# R.I.P. Ralph Andersen



## Seth Thomas (Mar 23, 2012)

We lost a great martial artist and friend on  Sunday. Master Ralph Andersen passed, He was the highest rank under David German and Grand Master of the TAI style since David's passing as far as I know. He was my friend, I will miss him greatly. 
Tom (Seth) McGuire


----------



## Seth Thomas (Mar 23, 2012)

Ralph's obit appears in Las Vegas review journal obituaries.


----------



## almost a ghost (Mar 23, 2012)

http://obits.reviewjournal.com/obituaries/lvrj/obituary.aspx?page=lifestory&pid=156630808


----------



## Yondanchris (Mar 26, 2012)

.


----------



## KENPOJOE (Mar 28, 2012)

Hi folks!
It has been my honor & privilege to have known Ralph Andersen for over 16 years.
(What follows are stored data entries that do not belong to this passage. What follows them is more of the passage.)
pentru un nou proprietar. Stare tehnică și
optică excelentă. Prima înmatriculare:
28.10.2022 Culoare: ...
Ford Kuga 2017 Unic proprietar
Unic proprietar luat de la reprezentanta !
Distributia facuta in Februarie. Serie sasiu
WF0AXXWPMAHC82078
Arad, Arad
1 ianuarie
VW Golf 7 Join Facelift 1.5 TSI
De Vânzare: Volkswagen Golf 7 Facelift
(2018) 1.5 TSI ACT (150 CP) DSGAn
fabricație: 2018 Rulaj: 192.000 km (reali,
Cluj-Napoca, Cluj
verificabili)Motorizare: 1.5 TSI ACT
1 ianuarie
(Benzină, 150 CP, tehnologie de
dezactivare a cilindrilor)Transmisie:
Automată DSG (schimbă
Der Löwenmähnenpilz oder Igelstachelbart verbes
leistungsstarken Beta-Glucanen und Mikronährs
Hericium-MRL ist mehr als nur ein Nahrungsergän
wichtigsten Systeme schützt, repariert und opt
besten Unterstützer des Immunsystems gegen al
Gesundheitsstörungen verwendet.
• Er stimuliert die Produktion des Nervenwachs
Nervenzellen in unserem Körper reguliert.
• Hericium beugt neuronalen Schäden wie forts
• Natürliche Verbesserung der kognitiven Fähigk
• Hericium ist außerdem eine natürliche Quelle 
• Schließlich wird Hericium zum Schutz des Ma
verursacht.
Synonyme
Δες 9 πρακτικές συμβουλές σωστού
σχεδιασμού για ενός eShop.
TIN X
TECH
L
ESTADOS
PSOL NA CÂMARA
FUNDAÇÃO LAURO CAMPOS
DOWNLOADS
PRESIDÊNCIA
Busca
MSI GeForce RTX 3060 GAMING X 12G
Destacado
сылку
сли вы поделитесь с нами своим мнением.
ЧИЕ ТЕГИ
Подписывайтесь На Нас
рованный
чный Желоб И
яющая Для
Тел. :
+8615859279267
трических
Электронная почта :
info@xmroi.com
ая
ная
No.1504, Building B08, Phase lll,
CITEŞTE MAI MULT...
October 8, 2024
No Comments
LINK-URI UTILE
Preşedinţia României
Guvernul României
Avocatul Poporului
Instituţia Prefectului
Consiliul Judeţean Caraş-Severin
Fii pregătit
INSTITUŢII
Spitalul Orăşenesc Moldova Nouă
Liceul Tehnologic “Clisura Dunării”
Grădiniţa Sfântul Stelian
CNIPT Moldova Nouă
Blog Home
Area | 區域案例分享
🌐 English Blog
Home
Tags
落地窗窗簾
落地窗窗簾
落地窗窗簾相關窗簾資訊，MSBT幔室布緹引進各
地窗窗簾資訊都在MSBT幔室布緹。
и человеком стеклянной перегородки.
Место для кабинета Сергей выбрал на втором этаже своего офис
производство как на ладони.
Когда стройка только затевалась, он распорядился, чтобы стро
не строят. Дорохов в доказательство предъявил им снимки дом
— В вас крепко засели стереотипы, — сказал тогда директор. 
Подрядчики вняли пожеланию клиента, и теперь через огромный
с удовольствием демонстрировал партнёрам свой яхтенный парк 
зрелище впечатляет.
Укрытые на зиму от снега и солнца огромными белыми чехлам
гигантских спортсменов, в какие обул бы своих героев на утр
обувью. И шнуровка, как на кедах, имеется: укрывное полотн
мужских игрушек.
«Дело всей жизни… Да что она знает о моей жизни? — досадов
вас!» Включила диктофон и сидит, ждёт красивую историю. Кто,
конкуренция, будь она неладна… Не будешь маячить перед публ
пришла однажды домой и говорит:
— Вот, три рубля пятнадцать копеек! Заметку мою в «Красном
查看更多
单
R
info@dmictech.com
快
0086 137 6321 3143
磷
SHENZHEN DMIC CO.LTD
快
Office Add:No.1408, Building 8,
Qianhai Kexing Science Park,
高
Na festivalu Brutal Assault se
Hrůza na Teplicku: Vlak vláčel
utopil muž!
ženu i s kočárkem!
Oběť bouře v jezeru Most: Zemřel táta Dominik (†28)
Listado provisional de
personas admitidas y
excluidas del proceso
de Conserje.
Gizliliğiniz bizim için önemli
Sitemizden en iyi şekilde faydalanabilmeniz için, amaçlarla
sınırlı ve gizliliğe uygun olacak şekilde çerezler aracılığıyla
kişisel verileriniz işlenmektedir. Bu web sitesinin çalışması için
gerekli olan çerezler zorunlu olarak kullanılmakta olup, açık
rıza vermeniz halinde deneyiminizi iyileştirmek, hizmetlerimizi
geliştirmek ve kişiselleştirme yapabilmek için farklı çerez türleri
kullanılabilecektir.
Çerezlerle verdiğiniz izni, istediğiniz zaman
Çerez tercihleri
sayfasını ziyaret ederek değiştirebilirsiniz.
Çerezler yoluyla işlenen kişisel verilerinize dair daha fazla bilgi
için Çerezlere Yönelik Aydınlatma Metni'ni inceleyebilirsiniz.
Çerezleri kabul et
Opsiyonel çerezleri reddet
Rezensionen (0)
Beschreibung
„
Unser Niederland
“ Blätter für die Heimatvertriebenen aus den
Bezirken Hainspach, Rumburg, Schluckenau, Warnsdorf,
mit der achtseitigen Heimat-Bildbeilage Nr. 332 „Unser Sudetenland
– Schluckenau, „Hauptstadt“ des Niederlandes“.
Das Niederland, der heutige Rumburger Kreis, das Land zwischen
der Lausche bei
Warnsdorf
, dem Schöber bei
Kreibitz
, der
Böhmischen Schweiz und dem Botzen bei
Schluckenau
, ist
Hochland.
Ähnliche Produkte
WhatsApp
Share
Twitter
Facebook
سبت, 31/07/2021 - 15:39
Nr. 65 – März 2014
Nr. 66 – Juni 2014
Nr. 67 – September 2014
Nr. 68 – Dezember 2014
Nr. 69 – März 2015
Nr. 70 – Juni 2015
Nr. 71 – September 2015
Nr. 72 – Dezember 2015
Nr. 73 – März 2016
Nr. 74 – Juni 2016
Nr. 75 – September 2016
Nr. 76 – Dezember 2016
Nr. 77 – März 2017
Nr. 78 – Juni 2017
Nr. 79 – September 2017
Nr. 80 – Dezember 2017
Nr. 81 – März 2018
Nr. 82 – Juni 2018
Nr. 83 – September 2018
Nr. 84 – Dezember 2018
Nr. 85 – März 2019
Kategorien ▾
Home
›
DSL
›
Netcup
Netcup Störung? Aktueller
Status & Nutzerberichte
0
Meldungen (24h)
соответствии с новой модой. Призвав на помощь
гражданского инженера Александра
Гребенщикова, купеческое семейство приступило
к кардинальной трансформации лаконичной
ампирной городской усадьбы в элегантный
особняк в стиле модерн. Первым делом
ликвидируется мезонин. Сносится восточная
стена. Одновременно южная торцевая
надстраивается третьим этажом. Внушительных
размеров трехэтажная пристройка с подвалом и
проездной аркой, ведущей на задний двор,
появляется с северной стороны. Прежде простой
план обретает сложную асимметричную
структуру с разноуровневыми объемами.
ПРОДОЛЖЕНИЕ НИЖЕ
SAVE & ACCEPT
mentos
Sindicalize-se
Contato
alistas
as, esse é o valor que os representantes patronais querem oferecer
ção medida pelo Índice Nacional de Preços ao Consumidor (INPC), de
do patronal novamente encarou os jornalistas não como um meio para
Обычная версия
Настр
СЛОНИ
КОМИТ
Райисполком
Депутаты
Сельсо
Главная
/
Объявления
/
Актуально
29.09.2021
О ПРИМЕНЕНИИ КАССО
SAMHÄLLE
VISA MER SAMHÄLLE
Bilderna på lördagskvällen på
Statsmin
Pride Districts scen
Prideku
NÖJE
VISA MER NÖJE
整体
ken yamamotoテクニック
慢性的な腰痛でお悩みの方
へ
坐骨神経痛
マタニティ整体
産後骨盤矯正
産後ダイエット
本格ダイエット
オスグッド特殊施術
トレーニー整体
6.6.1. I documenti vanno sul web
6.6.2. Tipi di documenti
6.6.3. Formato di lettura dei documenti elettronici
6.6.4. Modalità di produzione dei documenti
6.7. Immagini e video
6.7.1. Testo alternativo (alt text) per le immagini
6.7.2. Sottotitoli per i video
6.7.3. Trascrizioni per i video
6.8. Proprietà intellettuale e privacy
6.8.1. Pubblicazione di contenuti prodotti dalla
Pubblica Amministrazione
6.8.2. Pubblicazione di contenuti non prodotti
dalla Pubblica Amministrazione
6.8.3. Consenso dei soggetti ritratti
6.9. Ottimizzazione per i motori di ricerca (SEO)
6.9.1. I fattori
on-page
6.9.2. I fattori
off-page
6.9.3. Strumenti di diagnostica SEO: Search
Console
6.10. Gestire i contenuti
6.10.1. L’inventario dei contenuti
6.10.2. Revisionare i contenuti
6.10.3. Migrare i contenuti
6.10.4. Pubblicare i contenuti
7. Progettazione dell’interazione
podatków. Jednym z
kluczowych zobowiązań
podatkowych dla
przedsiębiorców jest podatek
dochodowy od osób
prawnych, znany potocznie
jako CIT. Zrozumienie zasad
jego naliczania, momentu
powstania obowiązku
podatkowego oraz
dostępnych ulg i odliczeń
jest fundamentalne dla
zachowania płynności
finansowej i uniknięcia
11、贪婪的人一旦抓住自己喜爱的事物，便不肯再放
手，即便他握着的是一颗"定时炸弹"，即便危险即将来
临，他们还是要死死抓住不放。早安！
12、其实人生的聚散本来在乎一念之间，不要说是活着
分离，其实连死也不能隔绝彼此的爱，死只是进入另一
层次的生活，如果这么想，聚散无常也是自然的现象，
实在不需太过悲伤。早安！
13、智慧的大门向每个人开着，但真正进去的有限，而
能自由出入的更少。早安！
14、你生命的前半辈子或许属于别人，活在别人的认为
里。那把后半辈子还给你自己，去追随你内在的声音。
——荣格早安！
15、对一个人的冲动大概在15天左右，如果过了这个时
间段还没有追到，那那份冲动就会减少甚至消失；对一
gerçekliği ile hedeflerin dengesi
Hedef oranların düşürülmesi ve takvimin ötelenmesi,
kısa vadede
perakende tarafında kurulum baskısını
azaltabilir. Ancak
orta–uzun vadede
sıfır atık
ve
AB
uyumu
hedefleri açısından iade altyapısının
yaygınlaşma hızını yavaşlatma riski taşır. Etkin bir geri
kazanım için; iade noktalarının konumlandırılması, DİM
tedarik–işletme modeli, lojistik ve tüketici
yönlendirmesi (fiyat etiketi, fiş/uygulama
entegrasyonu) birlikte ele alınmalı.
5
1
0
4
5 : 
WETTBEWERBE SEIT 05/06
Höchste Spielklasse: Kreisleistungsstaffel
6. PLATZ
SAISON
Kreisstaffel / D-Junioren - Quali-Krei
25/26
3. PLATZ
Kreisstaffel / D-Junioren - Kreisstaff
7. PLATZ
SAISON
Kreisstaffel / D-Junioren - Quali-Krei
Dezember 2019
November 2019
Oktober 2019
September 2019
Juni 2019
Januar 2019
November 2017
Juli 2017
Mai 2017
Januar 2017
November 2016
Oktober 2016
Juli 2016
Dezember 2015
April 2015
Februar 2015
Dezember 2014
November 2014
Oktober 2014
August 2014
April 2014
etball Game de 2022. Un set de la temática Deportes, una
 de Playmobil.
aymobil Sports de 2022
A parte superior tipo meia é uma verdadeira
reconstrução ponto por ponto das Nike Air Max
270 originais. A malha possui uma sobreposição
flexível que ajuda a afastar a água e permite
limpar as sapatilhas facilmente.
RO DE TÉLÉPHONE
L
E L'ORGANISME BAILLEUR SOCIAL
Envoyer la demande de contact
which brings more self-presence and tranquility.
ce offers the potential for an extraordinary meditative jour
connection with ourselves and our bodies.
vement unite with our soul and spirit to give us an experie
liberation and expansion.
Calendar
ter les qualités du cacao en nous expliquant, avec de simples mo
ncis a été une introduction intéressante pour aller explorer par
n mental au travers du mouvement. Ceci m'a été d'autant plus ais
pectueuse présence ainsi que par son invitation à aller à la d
I first met him in Las Vegas at the Gathering of Eagles with Grandmaster David German. I obviously knew of him through Mr. German's now worldwide famous videos/DVDS. Ralph was a "down to earth" person and I was honored to have interviewed him for my TV show. I was also blessed to see him teach at the recent Gathering of the Eagles last year and to be honored for his lifelong accomplishments. I am so saddened we never got to work more on Mr. German's system and get greater insights into his wonderful art.
God Bless You & Rest In Peace,
KENPOJOE
Joe Rebelo


----------



## stickarts (Apr 1, 2012)

.


----------



## seasoned (Apr 1, 2012)

.


----------